Contrary to the petitioners' contention, the petitioners' statements in their affidavits regarding an unidentified individual with "internal affairs" for the NYPD, who allegedly told the petitioners that the police were in active pursuit of the Mercedes at the time of the accident, do not demonstrate that the City obtained timely actual knowledge of the essential facts constituting the petitioners' claims (see Matter of Camilleri v. County of Suffolk, 190 A.D.2d 669, 593 N.Y.S.2d 73 ; see also Facey v. City of New York, 150 A.D.3d 826, 827, 54 N.Y.S.3d 115 ). Moreover, the police report does not indicate that an NYPD vehicle was engaged in a high-speed chase with the Mercedes at the time of the accident, nor does it indicate that an NYPD vehicle was even involved in the accident (see Matter of Wieman–Gibson v. County of Suffolk, 206 A.D.3d at 667, 170 N.Y.S.3d 123 ; Matter of Taylor v. County of Suffolk, 90 A.D.3d 769, 770, 934 N.Y.S.2d 348 ; Joseph v. New York City Tr. Auth., 237 A.D.2d at 255, 655 N.Y.S.2d 396 ).

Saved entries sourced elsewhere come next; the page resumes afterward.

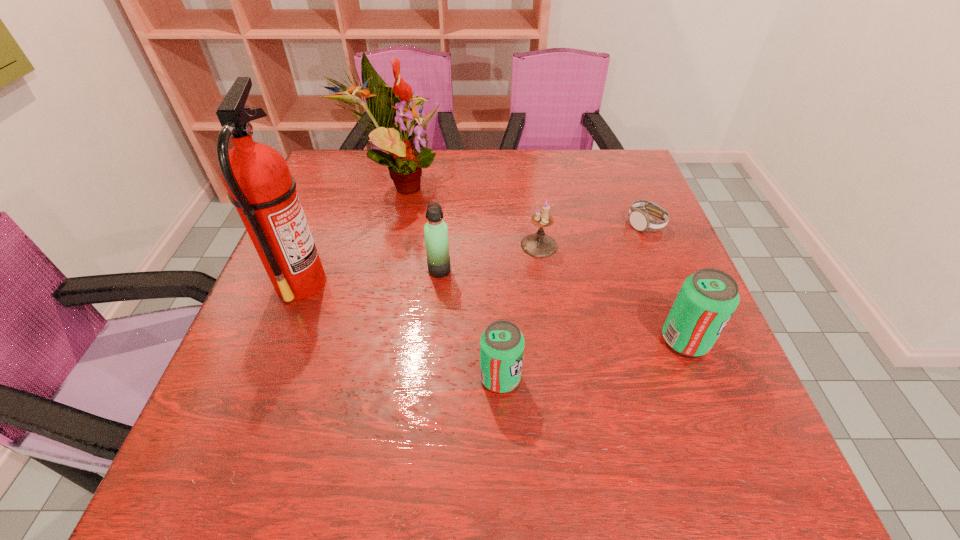
Given the evenly spaced pop sodas in the image, where should an extra pop soda be added on the left to preserve the spacing? Please point to a vacant space. Please provide its 2D coordinates. Your answer should be formatted as a tuple, i.e. [(x, y)], where the tuple contains the x and y coordinates of a point satisfying the conditions above.

[(287, 421)]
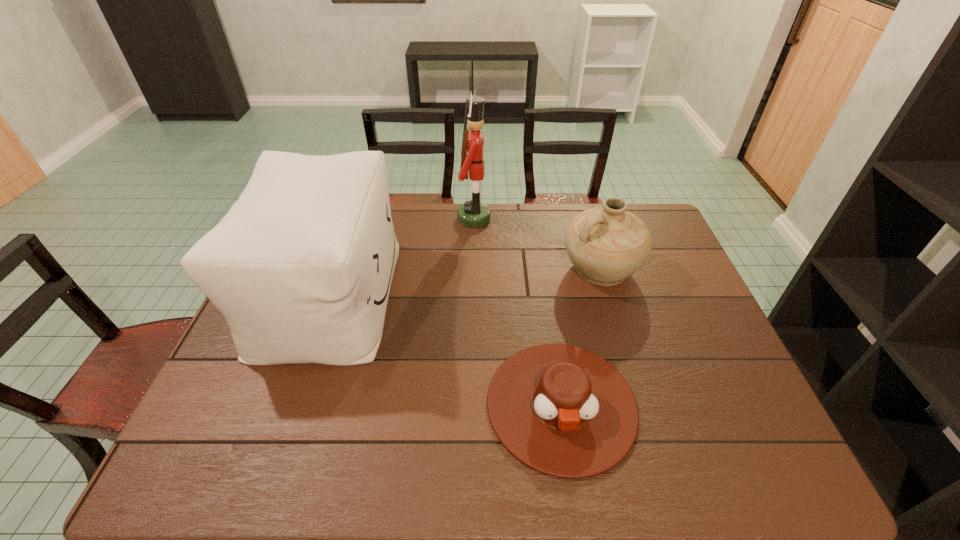
The image size is (960, 540). Identify the location of the farthest object. (473, 214).

This screenshot has width=960, height=540. What are the coordinates of `the tallest object` in the screenshot? It's located at (473, 214).

The height and width of the screenshot is (540, 960). Find the location of `the second tallest object`. the second tallest object is located at coordinates (301, 267).

Locate an element on the screen. Image resolution: width=960 pixels, height=540 pixels. cushion is located at coordinates (301, 267).

I want to click on the second shortest object, so click(606, 245).

At what (x,y) coordinates should I click in order to perform the action: click on the shortest object. Please return your answer as a coordinate pair (x, y). The width and height of the screenshot is (960, 540). Looking at the image, I should click on (561, 410).

Identify the location of vacant space situated 0.340m on the front-facing side of the tallest object. The image size is (960, 540). (585, 218).

At what (x,y) coordinates should I click in order to perform the action: click on free region located on the side of the cushion with the smiley face. Please return your answer as a coordinate pair (x, y). This screenshot has height=540, width=960. Looking at the image, I should click on (455, 295).

You are a GUI agent. You are given a task and a screenshot of the screen. Output one action in this format:
    pyautogui.click(x=<x>, y=<y>)
    Task: Click on the free space located 0.170m on the left of the pottery
    
    Given the screenshot: What is the action you would take?
    pyautogui.click(x=507, y=269)

The image size is (960, 540). Find the location of `nutcracker that is at the far edge`. nutcracker that is at the far edge is located at coordinates (473, 214).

The petitioners also failed to provide a reasonable excuse for their failure to serve a timely notice of claim (see Matter of Bhargava v. City of New York, 130 A.D.3d 819, 820, 13 N.Y.S.3d 552 ; Matter of Hampson v. Connetquot Cent. Sch. Dist., 114 A.D.3d 790, 791, 980 N.Y.S.2d 132 ; see generally Durand v. MV Transp., Inc., 186 A.D.3d 564, 129 N.Y.S.3d 123 ; Matter of Brooks v. County of Suffolk, 177 A.D.3d 969, 972, 115 N.Y.S.3d 342 ; cf. Giretti v. Greenlawn Fire Dept., 80 A.D.2d 883, 884, 437 N.Y.S.2d 129 ).
Finally, the petitioners failed to meet their initial burden of coming forward with "some evidence or plausible argument" supporting a finding that the City was not substantially prejudiced by the delay ( Matter of Newcomb v. Middle Country Cent. Sch. Dist., 28 N.Y.3d at 466, 45 N.Y.S.3d 895, 68 N.E.3d 714 ; see Parker v. City of New York, 206 A.D.3d at 938, 170 N.Y.S.3d 603 ; Matter of Fethallah v. New York City Police Dept., 150 A.D.3d 998, 1001, 55 N.Y.S.3d 325 ; Matter of A.C. v. West Babylon Union Free Sch. Dist., 147 A.D.3d 1047, 1049, 48 N.Y.S.3d 422 ).
Accordingly, the Supreme Court providently exercised its discretion in denying the petition and dismissing the proceeding.
CONNOLLY, J.P., WOOTEN, FORD and TAYLOR, JJ., concur.